Заговорил парнишка и без сорочьего мяса, но толком и не разобрать, каку холеру малый плетет. Хитрый Митрий, как и тятя, гораздый на всякие шутки, иногда шибко потешался, упросив Ванюшку протарабарить: бабка шла, шла, шла, пирожок нашла, села, поела и дальше пошла. С вялых Ванюшкинух губ плыл лепет: бабка шва, шва, шва, пиважок нашва, сева, поева и дальше пошва… Хитрого Митрия так увеселял Ванюшкин говор, что он подолгу хохотал, держась руками за отпученный, трясущийся живот, словно боясь, как бы не вытрясти кишки, и глядя на парнишку, точно на диковинного попку, для людской потехи залетевшего в степную деревню из бусурманских лесов.
— Ну-ка, Ванюха, скажи-ка мне: ло-одка-а, — приказывал он, и Ванюшка, смалу безотказный, охотно вторил:
— Водка.
— Водка!.. Вот дак ловко. Ха-ха-ха!.. Водка, говорит… Ну, отмочи-ил… Водка…. Ха-ха-ха!.. — надсаживался в смехе веселый Митрий, приседая, раскорячивая короткие, толстые ноги и пуча на парнишку ошалевшие от смеха, заслезившиеся глаза. Ванюшка, уже ведая про свое корявое произношение, но еще не дойдя малым разумением, что же здесь смешного, не обижался, посмеивался на пару с Хитрым Митрием и снова да ладом вторил, пока сосед не насыщался смехом. Отчего не повторить, если дядя просит, если ему весело,— язык не отвалится.
— Н-но, уморил ты меня, паря, а. Ой, бес, а, ой, варнак. Маленький-маленький, а уж смекает чо к чему — водка, говорит. Губа не дура. весь в папашу. Водка… А скажи-ка ты мне ишшо — лам-па-а.
До того, как Ванюшка еще не привадился к рисованию и не припарился к соседским ребятишкам, убегал к корове Майке и там, ковыряясь в сухом навозе, ладя из кориночек и щепочек избушки, баял с коровешкой, иногда спорил и даже обижался. Если же та паслась за деревней, посиживал в палисаднике и до сонной оморочи глазел сквозь причудливые завитки хмеля, изукрасившего темный сруб с фасада, на поседевшую солончаками, сухую дорогу, редко посредине лета оживающую прохожими или проезжими; глазел на кур, спящих в придорожной пушистой земле, растопырив крылья и напустив на глаза сонно-белую пелену; следил за висящим в бездонном небесном мареве и плавно кружащимся ястребом-куроцапом, какой скрадывал цыплят по оградам (почему-то Ванюшке сызмалу казалось, что ястреб-куроцап, один как перст в небе, сиротливый, напоминает отца, и было до слез жалко и отца, и ястреба); так он часами напролет таился в палисаде, присматривая за всем, что тихо рождалось, неспешно и мирно жило перед глазами. Случалось, в открытый палисадник забредала имануха с ягнятами, и, хрустя разношенными, долгими копытцами, ложилась возле Ванюшкиных ног и тоже что-то задумчиво высматривала зеленоватыми зрачками; следом за иманухой вбегал иногда лохматый пес Шаман и, чтобы выслужиться перед хозяйским сыном, взлаивал на имануху с ягнятами, но Ванюшка тут же обнимал его за шею и прижимался щекой к теплой собачьей шерсти. Положив морду на Ванюшкины колени, поигрывая хвостом, Шаман вопрошающе заглядывал малому в глаза: дескать, побалякаем, но, не дождавшись ответного слова, зевал, выкусывал блох из пыльной шубы да и задремывал возле ягнят.

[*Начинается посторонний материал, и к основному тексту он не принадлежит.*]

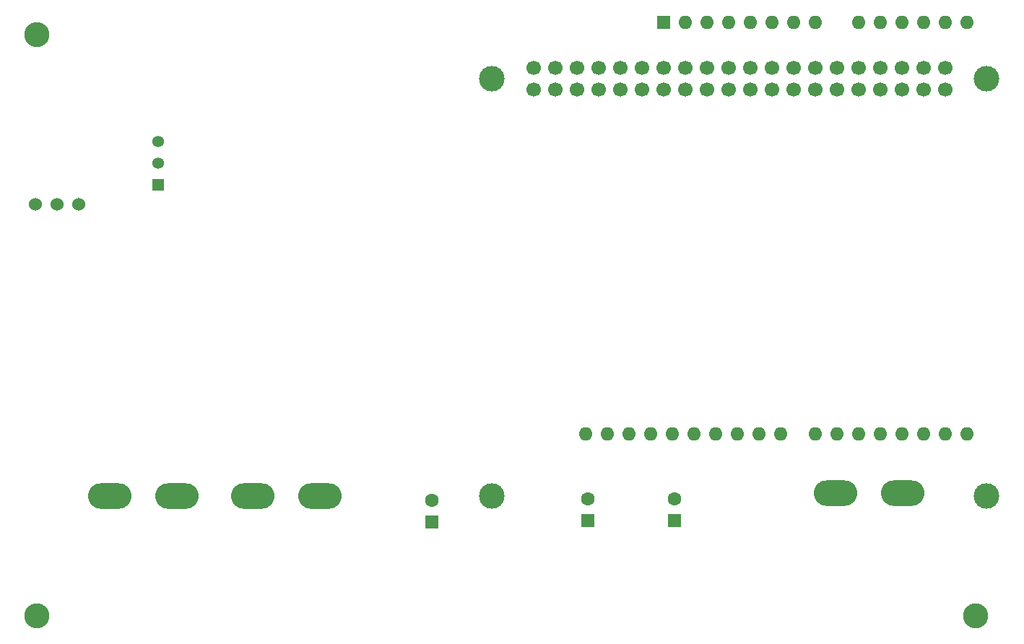
<source format=gbs>
G04 #@! TF.GenerationSoftware,KiCad,Pcbnew,(6.0.10)*
G04 #@! TF.CreationDate,2023-04-22T01:24:50-05:00*
G04 #@! TF.ProjectId,SignalStack_Board,5369676e-616c-4537-9461-636b5f426f61,rev?*
G04 #@! TF.SameCoordinates,Original*
G04 #@! TF.FileFunction,Soldermask,Bot*
G04 #@! TF.FilePolarity,Negative*
%FSLAX46Y46*%
G04 Gerber Fmt 4.6, Leading zero omitted, Abs format (unit mm)*
G04 Created by KiCad (PCBNEW (6.0.10)) date 2023-04-22 01:24:50*
%MOMM*%
%LPD*%
G01*
G04 APERTURE LIST*
%ADD10C,3.000000*%
%ADD11C,1.700000*%
%ADD12C,2.946400*%
%ADD13R,1.600000X1.600000*%
%ADD14C,1.600000*%
%ADD15C,1.524000*%
%ADD16R,1.358000X1.358000*%
%ADD17C,1.358000*%
%ADD18O,1.600000X1.600000*%
%ADD19O,5.100000X3.000000*%
G04 APERTURE END LIST*
D10*
X241090000Y-40894000D03*
X183090000Y-89894000D03*
X241090000Y-89894000D03*
X183090000Y-40894000D03*
D11*
X187960000Y-42164000D03*
X187960000Y-39624000D03*
X190500000Y-42164000D03*
X190500000Y-39624000D03*
X193040000Y-42164000D03*
X193040000Y-39624000D03*
X195580000Y-42164000D03*
X195580000Y-39624000D03*
X198120000Y-42164000D03*
X198120000Y-39624000D03*
X200660000Y-42164000D03*
X200660000Y-39624000D03*
X203200000Y-42164000D03*
X203200000Y-39624000D03*
X205740000Y-42164000D03*
X205740000Y-39624000D03*
X208280000Y-42164000D03*
X208280000Y-39624000D03*
X210820000Y-42164000D03*
X210820000Y-39624000D03*
X213360000Y-42164000D03*
X213360000Y-39624000D03*
X215900000Y-42164000D03*
X215900000Y-39624000D03*
X218440000Y-42164000D03*
X218440000Y-39624000D03*
X220980000Y-42164000D03*
X220980000Y-39624000D03*
X223520000Y-42164000D03*
X223520000Y-39624000D03*
X226060000Y-42164000D03*
X226060000Y-39624000D03*
X228600000Y-42164000D03*
X228600000Y-39624000D03*
X231140000Y-42164000D03*
X231140000Y-39624000D03*
X233680000Y-42164000D03*
X233680000Y-39624000D03*
X236220000Y-42164000D03*
X236220000Y-39624000D03*
D12*
X129738120Y-103941880D03*
D13*
X204470000Y-92710000D03*
D14*
X204470000Y-90210000D03*
D13*
X176022000Y-92876379D03*
D14*
X176022000Y-90376379D03*
D12*
X239831880Y-103941880D03*
D13*
X194310000Y-92710000D03*
D14*
X194310000Y-90210000D03*
D15*
X134620000Y-55626000D03*
X132080000Y-55626000D03*
X129540000Y-55626000D03*
D16*
X143990000Y-53340000D03*
D17*
X143990000Y-50800000D03*
X143990000Y-48260000D03*
D13*
X203200000Y-34290000D03*
D18*
X205740000Y-34290000D03*
X208280000Y-34290000D03*
X210820000Y-34290000D03*
X213360000Y-34290000D03*
X215900000Y-34290000D03*
X218440000Y-34290000D03*
X220980000Y-34290000D03*
X226060000Y-34290000D03*
X228600000Y-34290000D03*
X231140000Y-34290000D03*
X233680000Y-34290000D03*
X236220000Y-34290000D03*
X238760000Y-34290000D03*
X238760000Y-82550000D03*
X236220000Y-82550000D03*
X233680000Y-82550000D03*
X231140000Y-82550000D03*
X228600000Y-82550000D03*
X226060000Y-82550000D03*
X223520000Y-82550000D03*
X220980000Y-82550000D03*
X216920000Y-82550000D03*
X214380000Y-82550000D03*
X211840000Y-82550000D03*
X209300000Y-82550000D03*
X206760000Y-82550000D03*
X204220000Y-82550000D03*
X201680000Y-82550000D03*
X199140000Y-82550000D03*
X196600000Y-82550000D03*
X194060000Y-82550000D03*
D12*
X129738120Y-35758120D03*
D19*
X146177000Y-89853800D03*
X138303000Y-89853800D03*
X231267000Y-89534000D03*
X223393000Y-89534000D03*
X162941000Y-89853800D03*
X155067000Y-89853800D03*
M02*

</source>
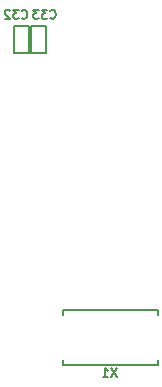
<source format=gbo>
G04 (created by PCBNEW (2013-07-07 BZR 4022)-stable) date Tue 03 Dec 2013 19:18:52 NZDT*
%MOIN*%
G04 Gerber Fmt 3.4, Leading zero omitted, Abs format*
%FSLAX34Y34*%
G01*
G70*
G90*
G04 APERTURE LIST*
%ADD10C,0.00590551*%
%ADD11C,0.005*%
G04 APERTURE END LIST*
G54D10*
G54D11*
X69350Y-68500D02*
X69350Y-67600D01*
X69350Y-67600D02*
X68850Y-67600D01*
X68850Y-67600D02*
X68850Y-68500D01*
X68850Y-68500D02*
X69350Y-68500D01*
X69900Y-68500D02*
X69900Y-67600D01*
X69900Y-67600D02*
X69400Y-67600D01*
X69400Y-67600D02*
X69400Y-68500D01*
X69400Y-68500D02*
X69900Y-68500D01*
G54D10*
X73624Y-78905D02*
X73624Y-78748D01*
X73624Y-78905D02*
X70475Y-78905D01*
X70475Y-78905D02*
X70475Y-78748D01*
X73624Y-77094D02*
X73624Y-77251D01*
X73624Y-77094D02*
X70475Y-77094D01*
X70475Y-77094D02*
X70475Y-77251D01*
G54D11*
X69092Y-67342D02*
X69107Y-67357D01*
X69150Y-67371D01*
X69178Y-67371D01*
X69221Y-67357D01*
X69250Y-67328D01*
X69264Y-67300D01*
X69278Y-67242D01*
X69278Y-67200D01*
X69264Y-67142D01*
X69250Y-67114D01*
X69221Y-67085D01*
X69178Y-67071D01*
X69150Y-67071D01*
X69107Y-67085D01*
X69092Y-67100D01*
X68992Y-67071D02*
X68807Y-67071D01*
X68907Y-67185D01*
X68864Y-67185D01*
X68835Y-67200D01*
X68821Y-67214D01*
X68807Y-67242D01*
X68807Y-67314D01*
X68821Y-67342D01*
X68835Y-67357D01*
X68864Y-67371D01*
X68950Y-67371D01*
X68978Y-67357D01*
X68992Y-67342D01*
X68692Y-67100D02*
X68678Y-67085D01*
X68650Y-67071D01*
X68578Y-67071D01*
X68550Y-67085D01*
X68535Y-67100D01*
X68521Y-67128D01*
X68521Y-67157D01*
X68535Y-67200D01*
X68707Y-67371D01*
X68521Y-67371D01*
X70042Y-67342D02*
X70057Y-67357D01*
X70100Y-67371D01*
X70128Y-67371D01*
X70171Y-67357D01*
X70200Y-67328D01*
X70214Y-67300D01*
X70228Y-67242D01*
X70228Y-67200D01*
X70214Y-67142D01*
X70200Y-67114D01*
X70171Y-67085D01*
X70128Y-67071D01*
X70100Y-67071D01*
X70057Y-67085D01*
X70042Y-67100D01*
X69942Y-67071D02*
X69757Y-67071D01*
X69857Y-67185D01*
X69814Y-67185D01*
X69785Y-67200D01*
X69771Y-67214D01*
X69757Y-67242D01*
X69757Y-67314D01*
X69771Y-67342D01*
X69785Y-67357D01*
X69814Y-67371D01*
X69900Y-67371D01*
X69928Y-67357D01*
X69942Y-67342D01*
X69657Y-67071D02*
X69471Y-67071D01*
X69571Y-67185D01*
X69528Y-67185D01*
X69500Y-67200D01*
X69485Y-67214D01*
X69471Y-67242D01*
X69471Y-67314D01*
X69485Y-67342D01*
X69500Y-67357D01*
X69528Y-67371D01*
X69614Y-67371D01*
X69642Y-67357D01*
X69657Y-67342D01*
X72258Y-79013D02*
X72058Y-79313D01*
X72058Y-79013D02*
X72258Y-79313D01*
X71787Y-79313D02*
X71958Y-79313D01*
X71873Y-79313D02*
X71873Y-79013D01*
X71901Y-79056D01*
X71930Y-79084D01*
X71958Y-79099D01*
M02*

</source>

Когда после Покрова Божией Матери опускалась на землю стужа, усаживался Ванюшка возле окна и часами смотрел, как плясали на ветру блуждающие, сиротливые снежинки, как сине посвечивали ледяные лужи, и, казалось со стороны, уже думал о чем-то, что не имеет в жизни ни обличия, ни цвета, ни запаха — лишь тайный, манящий смысл и теплый, сонный свет, согревающий и усыпляющий. Мать тревожила ранняя задумчивость сына — уже не худо ли с головой?.. Отец же сухо сплевывал: дескать, лодырь растет, фелонушко, так и будет всю жизнь в окошко глазеть, ворон считать. И будто провидливо в воду глядел: Ванюшка, и подросши и выросши, не ведал ничего более отдохновенного душе, более отрадного, чем сидеть без всякого дела или с малым задельем и смотреть, смотреть на текущую вокруг себя жизнь озера, степи, леса, неба —на всякую жизнь, лишь бы она была скупа и нетороплива, как течение реки Уды в приболоченном распадке.